## [What you should do]
Begin the copy at the line containing "Bekijk product" in the data below and end it at the line containing "здоров’я волосся, але й покращити якість", keeping each line exact and leaving out pictures.

=== Section Start ===

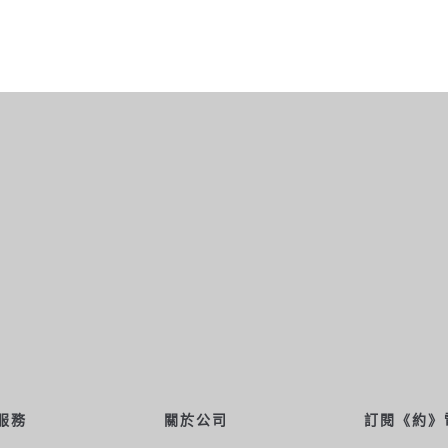
關於公司
服務
訂閱《約》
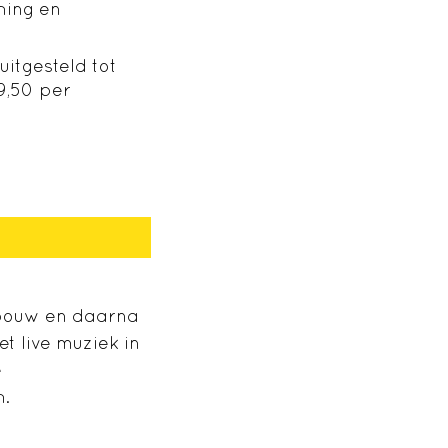
hing en
itgesteld tot
49,50 per
ebouw en daarna
t live muziek in
e
h.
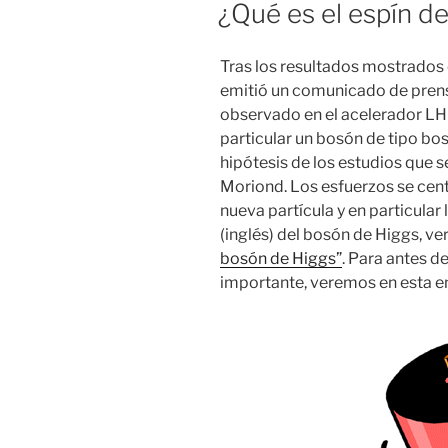
ON
¿Qué es el espín de
Tras los resultados mostrados 
emitió un comunicado de prens
observado en el acelerador
LH
particular un
bosón
de tipo
bo
hipótesis de los estudios que 
Moriond. Los esfuerzos se cent
nueva partícula y en particular
(inglés) del
bosón
de
Higgs
, ve
bosón de Higgs”
. Para antes d
importante, veremos en esta ent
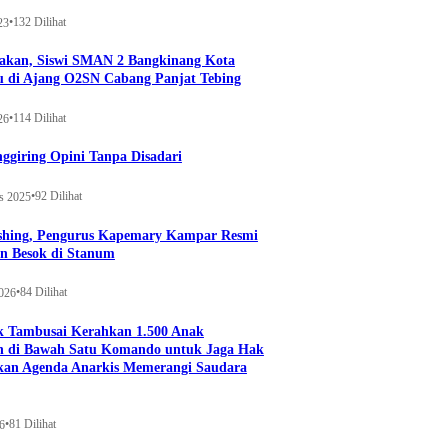
•
132 Dilihat
23
kan, Siswi SMAN 2 Bangkinang Kota
u di Ajang O2SN Cabang Panjat Tebing
•
114 Dilihat
26
ggiring Opini Tanpa Disadari
•
92 Dilihat
s 2025
ishing, Pengurus Kapemary Kampar Resmi
n Besok di Stanum
•
84 Dilihat
2026
 Tambusai Kerahkan 1.500 Anak
 di Bawah Satu Komando untuk Jaga Hak
kan Agenda Anarkis Memerangi Saudara
•
81 Dilihat
6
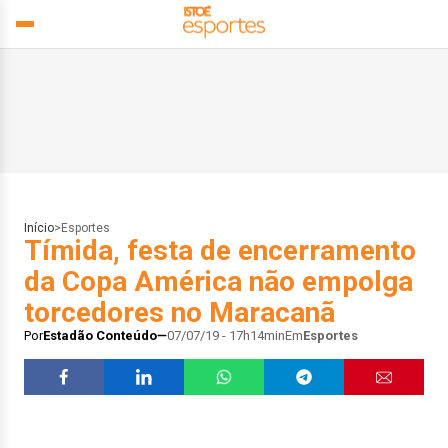
Início
>
Esportes
Tímida, festa de encerramento
da Copa América não empolga
torcedores no Maracanã
Por
Estadão Conteúdo
07/07/19 - 17h14min
Em
Esportes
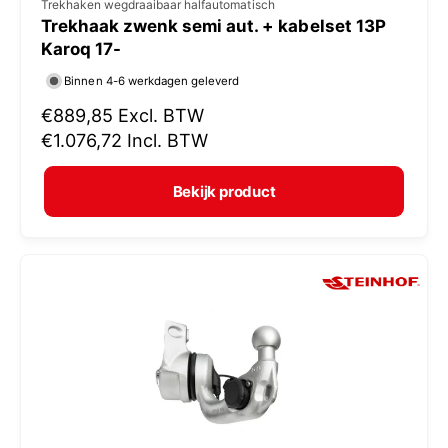
V
Trekhaken wegdraaibaar halfautomatisch
Trekhaak zwenk semi aut. + kabelset 13P
e
Karoq 17-
r
Binnen 4-6 werkdagen geleverd
k
N
€889,85
Excl. BTW
o
o
€1.076,72
Incl. BTW
p
r
e
m
Bekijk product
r
a
:
l
e
p
r
i
j
s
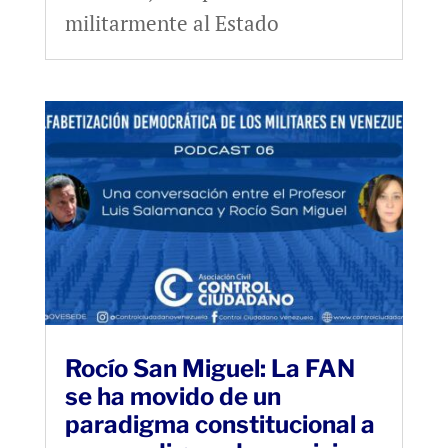
militarmente al Estado
Rocío San Miguel: La FAN
se ha movido de un
paradigma constitucional a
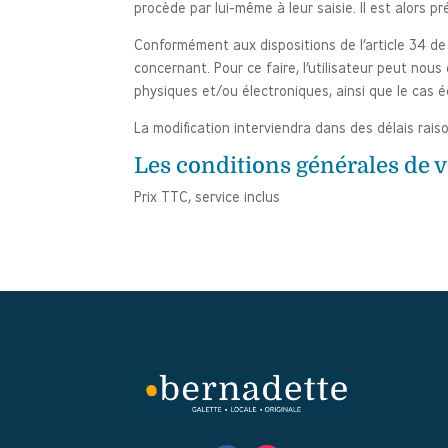
procède par lui-même à leur saisie. Il est alors pr
Conformément aux dispositions de l’article 34 de 
concernant. Pour ce faire, l’utilisateur peut nous
physiques et/ou électroniques, ainsi que le cas éc
La modification interviendra dans des délais rais
Les conditions générales de 
Prix TTC, service inclus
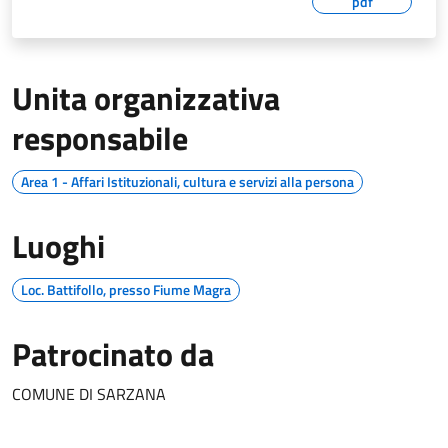
pdf
Unita organizzativa
responsabile
Area 1 - Affari Istituzionali, cultura e servizi alla persona
Luoghi
Loc. Battifollo, presso Fiume Magra
Patrocinato da
COMUNE DI SARZANA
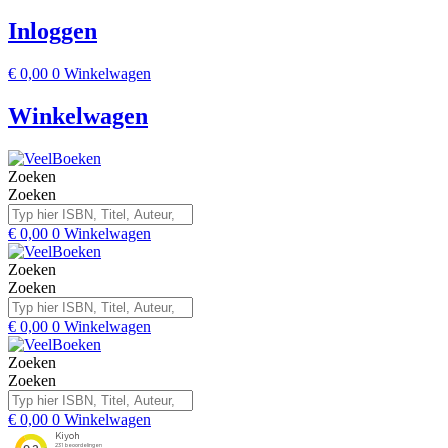
Inloggen
€
0,00
0
Winkelwagen
Winkelwagen
Zoeken
Zoeken
€
0,00
0
Winkelwagen
Zoeken
Zoeken
€
0,00
0
Winkelwagen
Zoeken
Zoeken
€
0,00
0
Winkelwagen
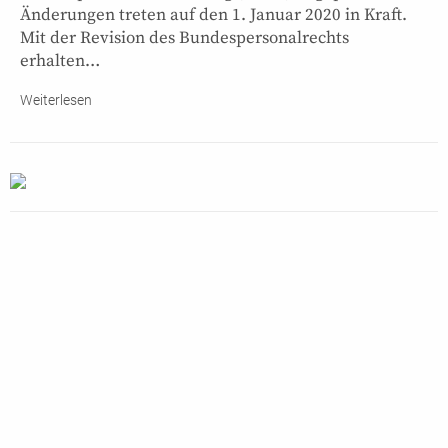
Änderungen treten auf den 1. Januar 2020 in Kraft.
Mit der Revision des Bundespersonalrechts
erhalten…
Weiterlesen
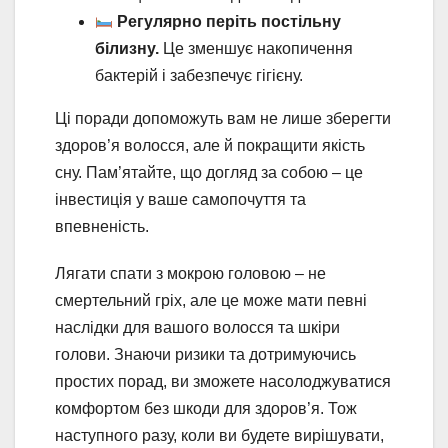
Регулярно періть постільну
білизну.
Це зменшує накопичення
бактерій і забезпечує гігієну.
Ці поради допоможуть вам не лише зберегти
здоров’я волосся, але й покращити якість
сну. Пам’ятайте, що догляд за собою – це
інвестиція у ваше самопочуття та
впевненість.
Лягати спати з мокрою головою – не
смертельний гріх, але це може мати певні
наслідки для вашого волосся та шкіри
голови. Знаючи ризики та дотримуючись
простих порад, ви зможете насолоджуватися
комфортом без шкоди для здоров’я. Тож
наступного разу, коли ви будете вирішувати,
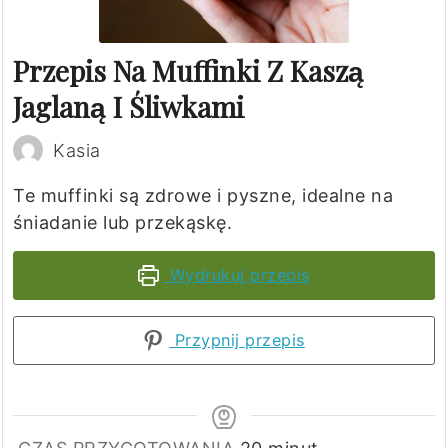
Przepis Na Muffinki Z Kaszą
Jaglaną I Śliwkami
Kasia
Te muffinki są zdrowe i pyszne, idealne na
śniadanie lub przekąskę.
Wydrukuj przepis
Przypnij przepis
minuty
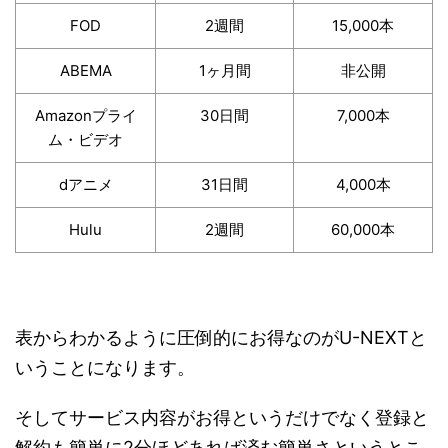
FOD
2週間
15,000本
ABEMA
1ヶ月間
非公開
Amazonプライ
30日間
7,000本
ム・ビデオ
dアニメ
31日間
4,000本
Hulu
2週間
60,000本
表からわかるように圧倒的にお得なのがU-NEXTと
いうことになります。
そしてサービス内容がお得というだけでなく登録と
解約も簡単に2分ほどあれば済む簡単さというとこ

=== Section End ===

## [Answer space]
Bekijk product
r
a
:
l
e
p
r
i
j
s
militarmente al Estado
Rocío San Miguel: La FAN
se ha movido de un
paradigma constitucional a
procède par lui-même à leur saisie. Il est alors pr
Conformément aux dispositions de l’article 34 de 
concernant. Pour ce faire, l’utilisateur peut nous
physiques et/ou électroniques, ainsi que le cas éc
La modification interviendra dans des délais rais
Les conditions générales de 
Prix TTC, service inclus
pdf
Unita organizzativa
responsabile
Area 1 - Affari Istituzionali, cultura e servizi alla persona
Luoghi
Loc. Battifollo, presso Fiume Magra
Patrocinato da
COMUNE DI SARZANA
Inloggen
€
0,00
0
Winkelwagen
Winkelwagen
Zoeken
Zoeken
€
0,00
0
Winkelwagen
Zoeken
Zoeken
€
0,00
0
Winkelwagen
Zoeken
Zoeken
€
0,00
0
Winkelwagen
Änderungen treten auf den 1. Januar 2020 in Kraft.
Mit der Revision des Bundespersonalrechts
erhalten…
Weiterlesen
Регулярно періть постільну
білизну.
Це зменшує накопичення
бактерій і забезпечує гігієну.
Ці поради допоможуть вам не лише зберегти
здоров’я волосся, але й покращити якість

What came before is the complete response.